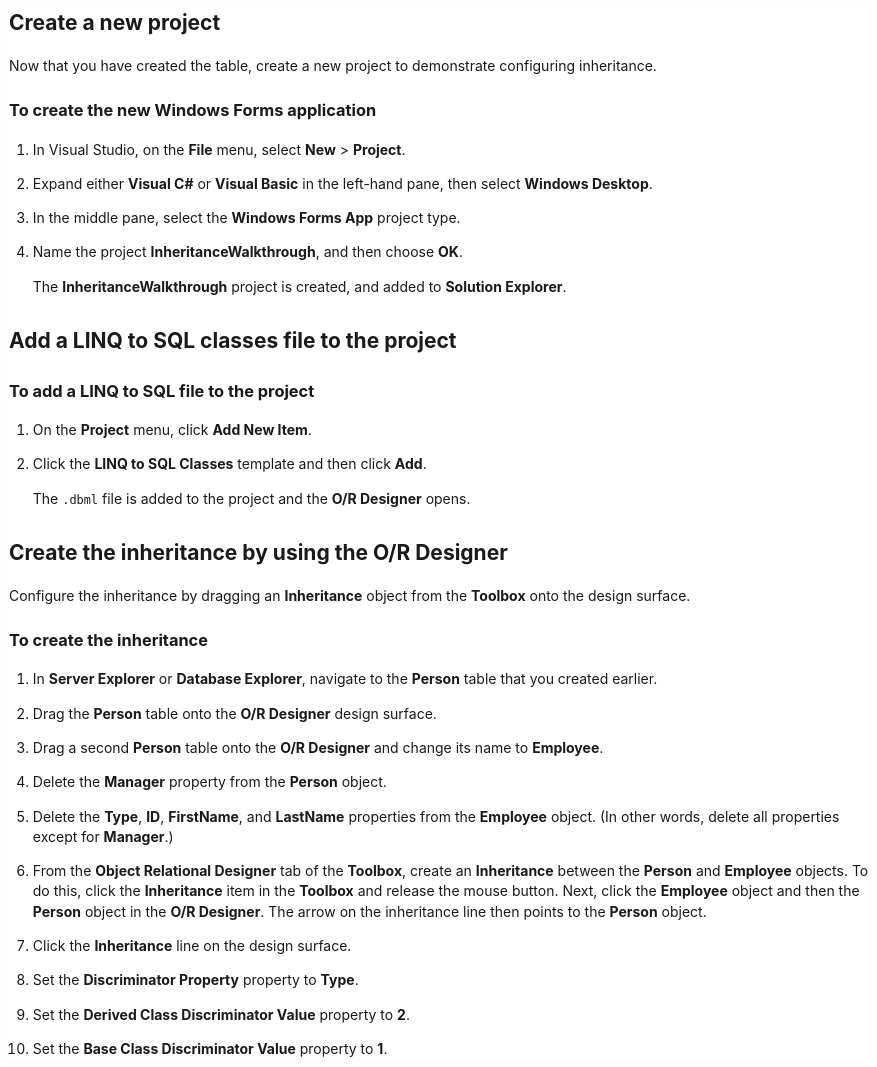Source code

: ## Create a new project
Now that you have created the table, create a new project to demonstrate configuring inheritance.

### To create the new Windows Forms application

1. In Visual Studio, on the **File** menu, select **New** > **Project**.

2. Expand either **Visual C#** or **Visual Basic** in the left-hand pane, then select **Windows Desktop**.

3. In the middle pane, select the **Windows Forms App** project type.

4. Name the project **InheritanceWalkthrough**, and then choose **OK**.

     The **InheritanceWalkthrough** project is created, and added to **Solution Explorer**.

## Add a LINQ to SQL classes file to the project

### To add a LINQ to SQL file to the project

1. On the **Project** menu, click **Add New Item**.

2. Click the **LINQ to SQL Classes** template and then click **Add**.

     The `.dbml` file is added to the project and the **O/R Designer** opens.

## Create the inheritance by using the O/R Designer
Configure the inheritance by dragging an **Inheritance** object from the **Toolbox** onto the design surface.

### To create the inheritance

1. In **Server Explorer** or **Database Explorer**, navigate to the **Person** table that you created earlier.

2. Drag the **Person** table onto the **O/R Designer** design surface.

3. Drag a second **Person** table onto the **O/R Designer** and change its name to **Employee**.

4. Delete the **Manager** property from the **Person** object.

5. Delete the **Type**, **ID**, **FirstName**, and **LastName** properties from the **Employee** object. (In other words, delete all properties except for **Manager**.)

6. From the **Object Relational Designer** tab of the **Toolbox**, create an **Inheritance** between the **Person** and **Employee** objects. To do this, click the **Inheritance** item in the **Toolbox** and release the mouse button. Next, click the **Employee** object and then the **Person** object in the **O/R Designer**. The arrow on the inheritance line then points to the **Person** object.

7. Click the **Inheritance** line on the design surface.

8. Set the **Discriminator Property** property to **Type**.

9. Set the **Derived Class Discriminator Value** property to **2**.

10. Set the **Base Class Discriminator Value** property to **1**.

--- ASSIGNMENT ---
Beginning at the line with "2. Click the" and stopping after the line with "2. Drag the", please write out every line of the data above exactly and nothing else.

--- FINISHED EXERCISE ---
2. Click the **LINQ to SQL Classes** template and then click **Add**.

     The `.dbml` file is added to the project and the **O/R Designer** opens.

## Create the inheritance by using the O/R Designer
Configure the inheritance by dragging an **Inheritance** object from the **Toolbox** onto the design surface.

### To create the inheritance

1. In **Server Explorer** or **Database Explorer**, navigate to the **Person** table that you created earlier.

2. Drag the **Person** table onto the **O/R Designer** design surface.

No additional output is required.